= Task description =
Take the line with "left elbow: (541, 634)" and every line after it in the data. Transcribe them exactly, through the last.

** Data records follows **

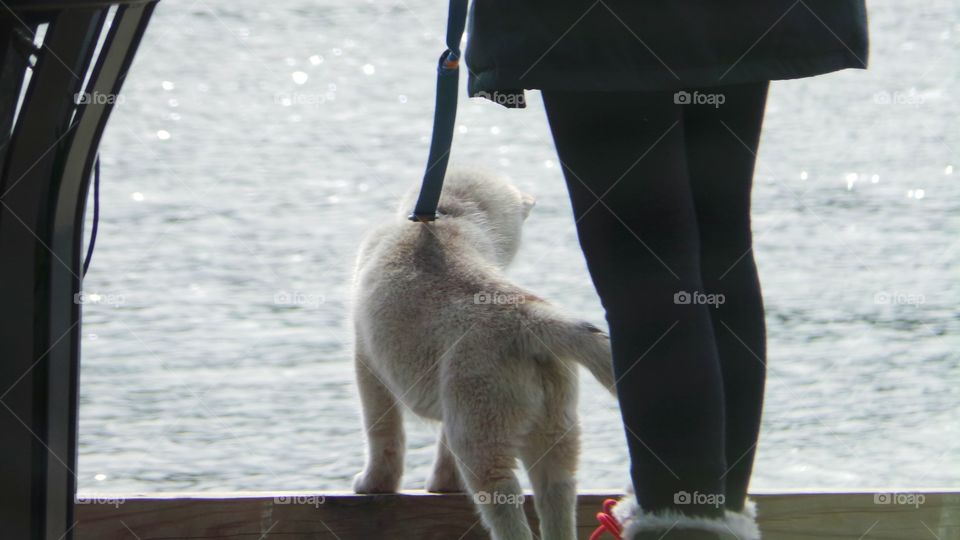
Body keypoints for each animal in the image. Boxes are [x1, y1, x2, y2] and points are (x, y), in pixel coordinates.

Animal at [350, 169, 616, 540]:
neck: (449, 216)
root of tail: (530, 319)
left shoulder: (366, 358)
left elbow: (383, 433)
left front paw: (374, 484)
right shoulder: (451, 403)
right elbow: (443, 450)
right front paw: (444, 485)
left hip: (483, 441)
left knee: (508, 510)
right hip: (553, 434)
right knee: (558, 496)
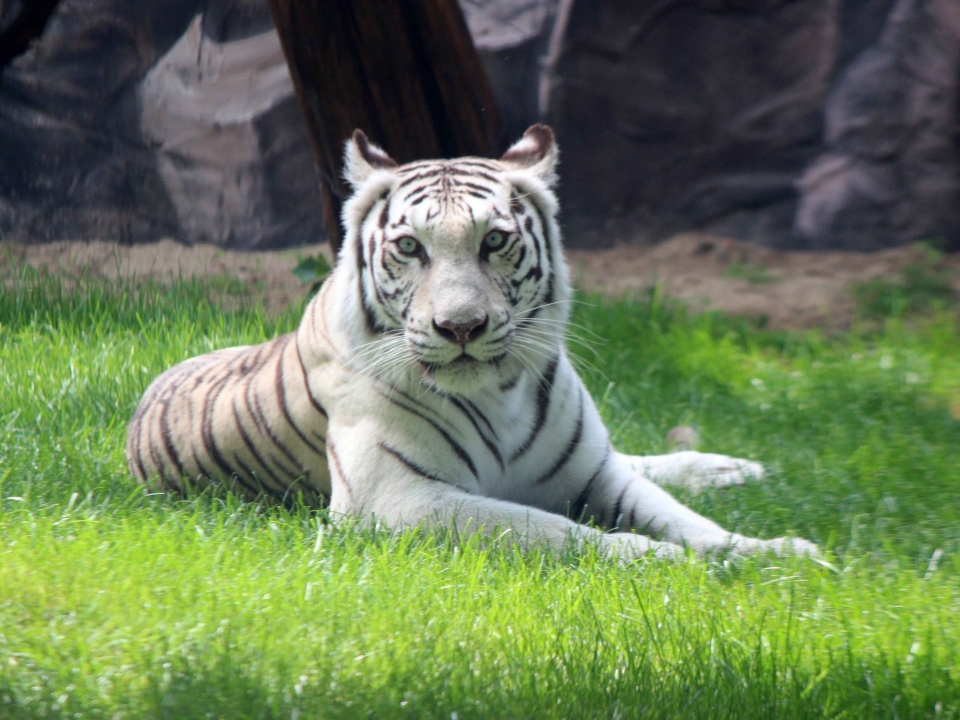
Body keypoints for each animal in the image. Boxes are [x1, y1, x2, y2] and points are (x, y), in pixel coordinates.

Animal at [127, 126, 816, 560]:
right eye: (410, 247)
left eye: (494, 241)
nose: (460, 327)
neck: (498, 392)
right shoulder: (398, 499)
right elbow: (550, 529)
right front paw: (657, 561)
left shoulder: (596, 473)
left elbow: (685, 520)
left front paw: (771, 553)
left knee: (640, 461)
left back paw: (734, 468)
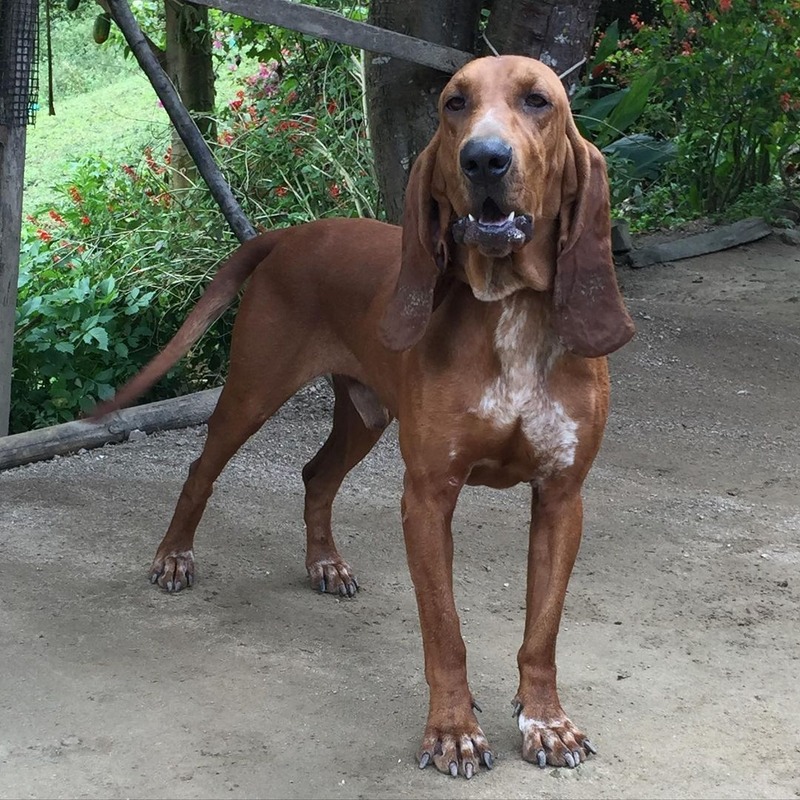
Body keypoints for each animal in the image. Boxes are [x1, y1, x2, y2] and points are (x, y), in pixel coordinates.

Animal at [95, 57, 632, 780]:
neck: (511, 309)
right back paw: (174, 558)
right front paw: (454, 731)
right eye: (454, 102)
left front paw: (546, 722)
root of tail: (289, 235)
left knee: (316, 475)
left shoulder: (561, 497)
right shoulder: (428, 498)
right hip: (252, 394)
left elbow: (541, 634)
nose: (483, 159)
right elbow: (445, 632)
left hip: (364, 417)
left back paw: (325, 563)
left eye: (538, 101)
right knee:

** End of Data records **

= Written solution =
left elbow: (541, 634)
nose: (483, 159)
right elbow: (445, 632)
left hip: (364, 417)
left back paw: (325, 563)
left eye: (538, 101)
right knee:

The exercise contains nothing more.